▶ _Page extract_:
-*-

Rein Ahas (10 December 1966 – 18 February 2018) was an Estonian geographer and a professor at the University of Tartu.

Education
In 1991 he received his undergraduate degree in Physical Geography and Nature Conservation from the University of Tartu, in 1994 he completed his MSc and in 1999 his PhD, with the thesis "Spatial and Temporal Variability of Phenological Phases in Estonia", supervised by Prof. Ülo Mander and Jaan Eilart.

Employment
2013–2015 Researcher-professor of the Estonian Academy of Sciences                                                                                                                              
2011–2018 Visiting professor at the Geography Department of the Ghent University, Belgium
2006–2018 Professor of Human Geography, University of Tartu, Department of Geography
2002–2006 Senior researcher, University of Tartu, Department of Geography 
1998–2000 Lecturer, University of Tartu, Institute of Geography 
1994–2000 Researcher, University of Tartu, Institute of Geography

visiting researcher
ETH of Zürich, Switzerland (2012)

-*-

▶ _Work instructions_:
a - Transcribe the Rein Ahas biography from "Rein Ahas (10" up to and including "and Jaan Eilart.".
b - Summarize the Rein Ahas biography in two sentences.

▶ _Given information_:
-*-

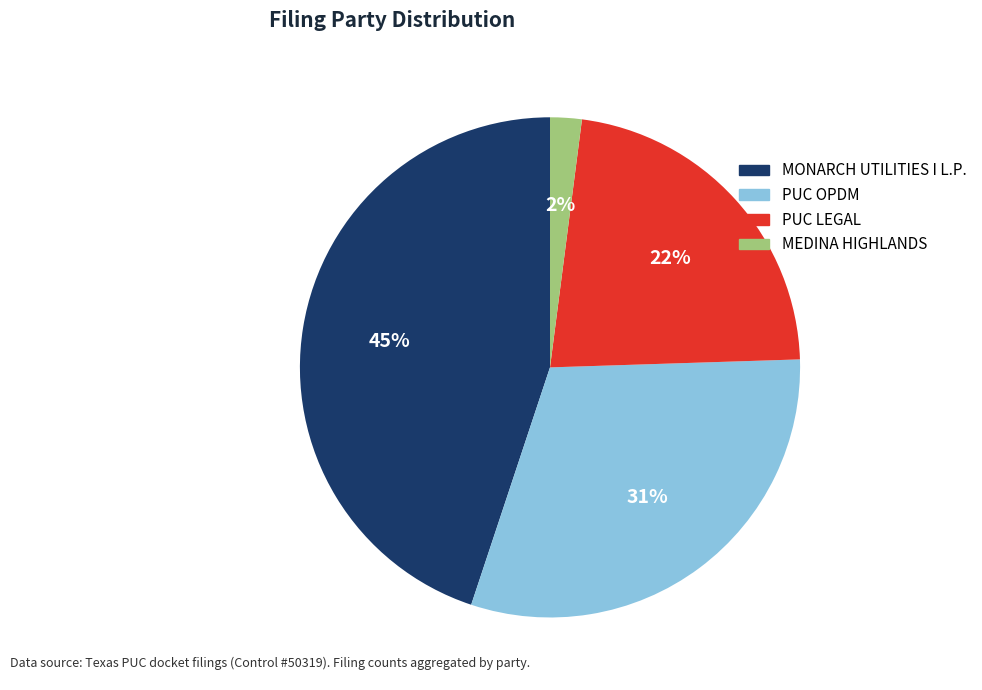

To the nearest percent, what is the difference between the largest and smallest slice percentages?

43%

-*-

▶ _Solutions_:
a -
Rein Ahas (10 December 1966 – 18 February 2018) was an Estonian geographer and a professor at the University of Tartu.

Education
In 1991 he received his undergraduate degree in Physical Geography and Nature Conservation from the University of Tartu, in 1994 he completed his MSc and in 1999 his PhD, with the thesis "Spatial and Temporal Variability of Phenological Phases in Estonia", supervised by Prof. Ülo Mander and Jaan Eilart.

b - Rein Ahas (1966–2018) was an Estonian geographer and professor at the University of Tartu, where he earned his undergraduate degree in 1991, his MSc in 1994 and his PhD in 1999 with a thesis on phenological phases in Estonia. He held posts at the University of Tartu from 1994, serving as Professor of Human Geography from 2006 to 2018, and was also a visiting professor at Ghent University from 2011 to 2018.